And here we are again! Hopefully for a shorter time, but here nonetheless.
After the shock and a bit of anxiety, I have tried to settle and consider what we learned last time, so that we can apply it again this time.
Here are my learnings:
1. This will not last forever
I guess in some countries it really does feel like it is lasting forever which I totally acknowledge but even then, it won't last forever. There will be an end and reprieve. We don't know when that is and that is the hard part. Being in it is hard, looking forward is hard. My plan this time is to just take one day at a time, with very few expectations. I know that sounds like a cliche but I really do think it will help me. I am just going to think about today and the best way my family can cope on this day. Tomorrow I will think about tomorrow. I want to keep my expectations low of when it is going to end. It will end when we are ready. I also want to keep my expectations low of what we might 'achieve' during this time. I am totally OK if we just drift through the days. The relationships within my household are my top priority and so relationships over productivity for the win I believe.

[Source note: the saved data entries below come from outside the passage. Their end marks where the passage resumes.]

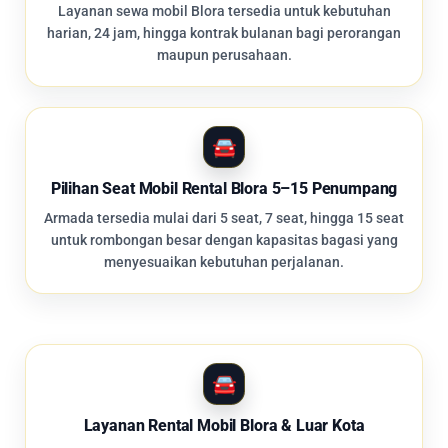
Layanan sewa mobil Blora tersedia untuk kebutuhan
harian, 24 jam, hingga kontrak bulanan bagi perorangan
maupun perusahaan.
Pilihan Seat Mobil Rental Blora 5–15 Penumpang
Armada tersedia mulai dari 5 seat, 7 seat, hingga 15 seat
untuk rombongan besar dengan kapasitas bagasi yang
menyesuaikan kebutuhan perjalanan.
Layanan Rental Mobil Blora & Luar Kota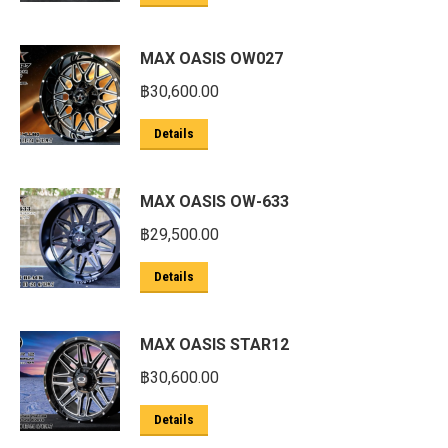
MAX OASIS OW027
฿
30,600.00
Details
MAX OASIS OW-633
฿
29,500.00
Details
MAX OASIS STAR12
฿
30,600.00
Details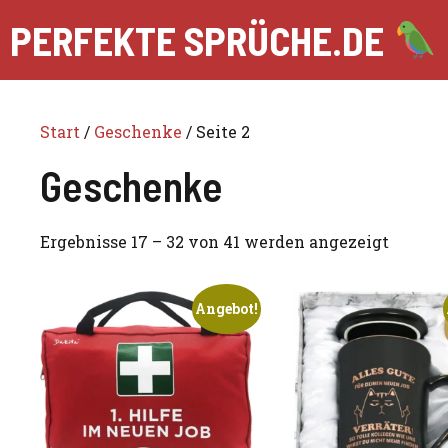
Zum
PERFEKTE SPRÜCHE.DE
Inhalt
springen
Start
/
Geschenke
/ Seite 2
Geschenke
Ergebnisse 17 – 32 von 41 werden angezeigt
Angebot!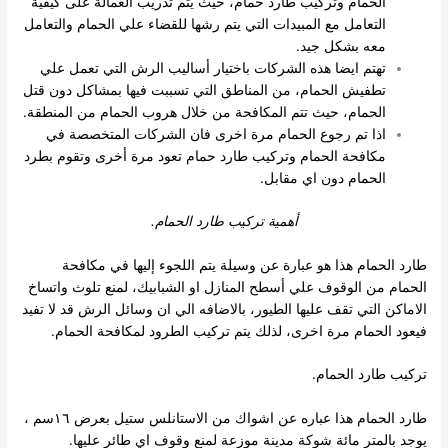
الحمام وتركيب طارد حمام، حيث يتم تدريب العمالة على كيفية
التعامل مع المبيدات التي يتم رشها للقضاء علي الحمام والتعامل
معه بشكل جيد.
تهتم ايضا هذه الشركات باختيار أساليب الرش التي تعمل علي
تطفيش الحمام، من المناطق التي تسببت فيها بمشاكل دون قتل
الحمام، حيث تتم المكافحة من خلال هروب الحمام من المنطقة.
اذا تم رجوع الحمام مرة اخرى فان الشركات المتخصصة في
مكافحة الحمام وتركيب طارد حمام تعود مرة أخرى وتقوم بطرد
الحمام دون اي مقابل.
أهمية تركيب طارد الحمام.
طارد الحمام هذا هو عبارة عن وسيلة يتم اللجوء إليها في مكافحة
الحمام من الوقوف علي أسطح المنازل او الشبابيك، لمنع تلوث واتساخ
الاماكن التي تقف عليها الطيور، بالاضافه الي ان وسائل الرش قد لا تفيد
فيعود الحمام مرة اخرى، لذلك يتم تركيب الطرود لمكافحة الحمام.
تركيب طارد الحمام.
طارد الحمام هذا عباره عن اشواك من الاستانلس ستيل بعرض ١٦سم ،
يوجد بالمتر مائة شوكة مدينة موزعة لمنع وقوف اي طائر عليها.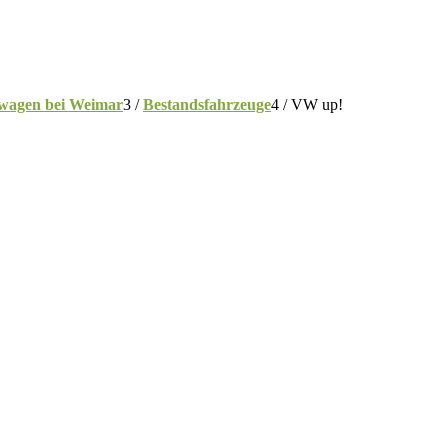
wagen bei Weimar
3
/
Bestandsfahrzeuge
4
/
VW up!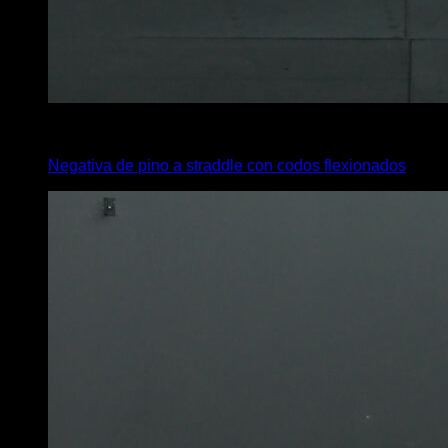
6
x
1
Negativa de pino a straddle con codos flexionados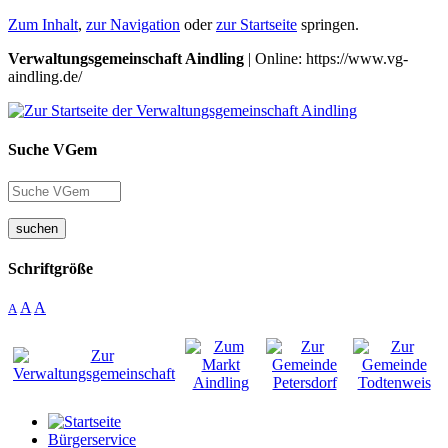
Zum Inhalt
,
zur Navigation
oder
zur Startseite
springen.
Verwaltungsgemeinschaft Aindling
| Online: https://www.vg-
aindling.de/
Suche VGem
suchen
Schriftgröße
A
A
A
Bürgerservice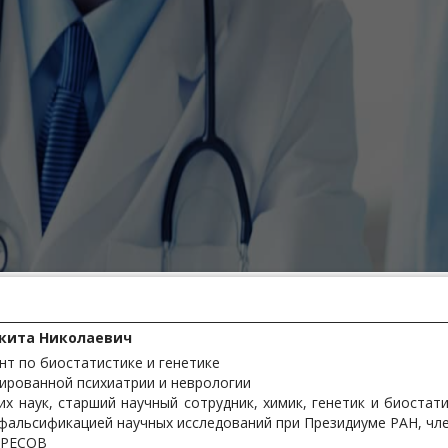
кита Николаевич
ьтант по биостатистике и генетике
ированной психиатрии и неврологии
х наук, старший научный сотрудник, химик, генетик и биостат
 фальсификацией научных исследований при Президиуме РАН, чле
ЕРЕСОВ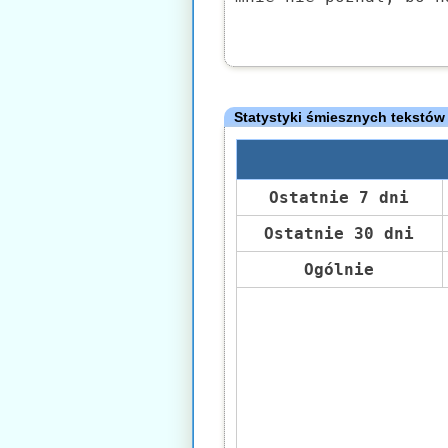
Statystyki śmiesznych tekstów
Ostatnie 7 dni
Ostatnie 30 dni
Ogólnie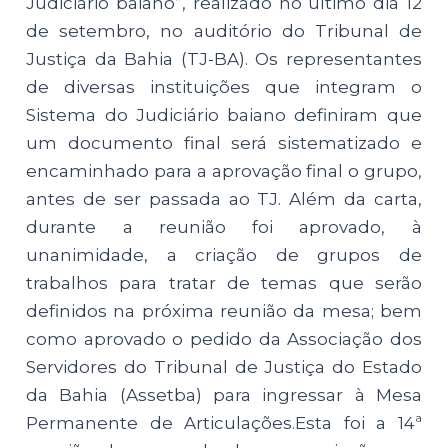
Judiciário baiano”, realizado no último dia 12
de setembro, no auditório do Tribunal de
Justiça da Bahia (TJ-BA). Os representantes
de diversas instituições que integram o
Sistema do Judiciário baiano definiram que
um documento final será sistematizado e
encaminhado para a aprovação final o grupo,
antes de ser passada ao TJ. Além da carta,
durante a reunião foi aprovado, à
unanimidade, a criação de grupos de
trabalhos para tratar de temas que serão
definidos na próxima reunião da mesa; bem
como aprovado o pedido da Associação dos
Servidores do Tribunal de Justiça do Estado
da Bahia (Assetba) para ingressar à Mesa
Permanente de Articulações.Esta foi a 14ª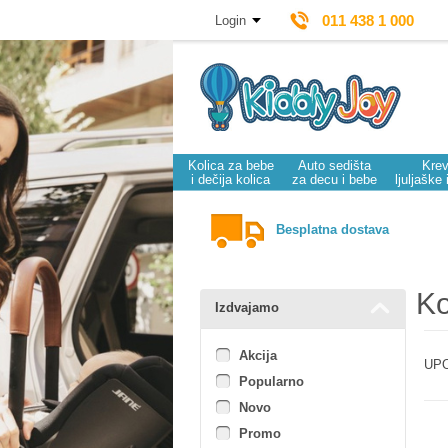
011 438 1 000
Login
Kolica za bebe
Auto sedišta
Krev
i dečija kolica
za decu i bebe
ljuljaške 
Besplatna dostava
Ko
Izdvajamo
Akcija
UPO
Popularno
Novo
Promo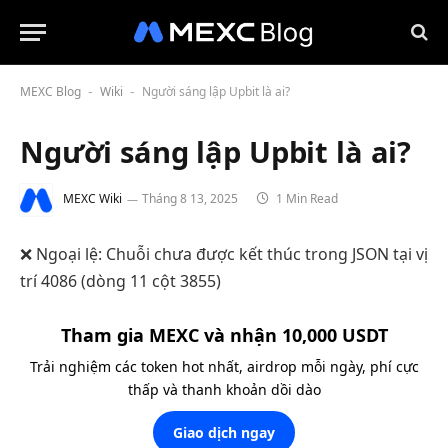
MEXC Blog
Wiki
Người sáng lập Upbit là ai?
-
-
Người sáng lập Upbit là ai?
MEXC Wiki
Tháng 8 13, 2025
1 Min Read
❌ Ngoại lệ: Chuỗi chưa được kết thúc trong JSON tại vị
trí 4086 (dòng 11 cột 3855)
Tham gia MEXC và nhận 10,000 USDT
Trải nghiệm các token hot nhất, airdrop mỗi ngày, phí cực
thấp và thanh khoản dồi dào
Giao dịch ngay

2. Try to ignore the rule breaking
OK so I am a rule keeper. Maybe that makes me boring but that is just how I am made.
I find it really hard to see other people out there breaking the rules while my family is working really hard to comply. However, I have to remember that other people are not in my control and all I can do is my bit. If I allow myself to get tangled up in what others are doing, it makes me cross and anxious which are emotions I don't need right now. So, I am going to do my bit and try as hard as I can to ignore the rest. It will be hard!
3. Find joy in my days
Dance in the kitchen, notice the beautiful light falling on my dining room table in the afternoon, soak up my son's face as he snuggles on the couch reading a book and smell the first signs of Spring coming in on the air.
If I add up lots of these simple joyous moments over a day, I am well on my way to protecting my mental health and enjoying this time at home.
I get so much joy from photographing my family in our home as they do what they like to do, and so this becomes a focus for me during lockdown - a creative outlet to soothe my anxious mind.
4. Home-schooling is no walk in the park
I used to be a teacher (actually I still think of myself as a teacher even though I am not practicing, as it is one of those things that stays in your bones) and so you would think I was ready and sorted for home-schooling. But no - the combo of me, my son and school work doesn't go down well. It just doesn't. He doesn't want me to be his teacher, he wants me to be his mum. I expect him to do a small amount of school work everyday (he's motivated to do that anyway) but I do not expect for me to be giving him lessons. I am here for guidance if he wants or needs it and that is about it. Sounds like I don't care? I really do, but I also want our relationship to be in tact at the end and that takes priority right now.
5. Have wine on hand
Yes, I am one of those people who loves a glass of wine at the end of the day, or with dinner. I am very lucky that one glass is usually enough. I mean, I know that using wine as a way to soothe is not ideal but I am OK with it for now because I don't go overboard. So if there is a bottle of wine in the fridge, I know that if all the other points above turn sour, I can drown my sorrows in a lovely glass of rose, and try again tomorrow!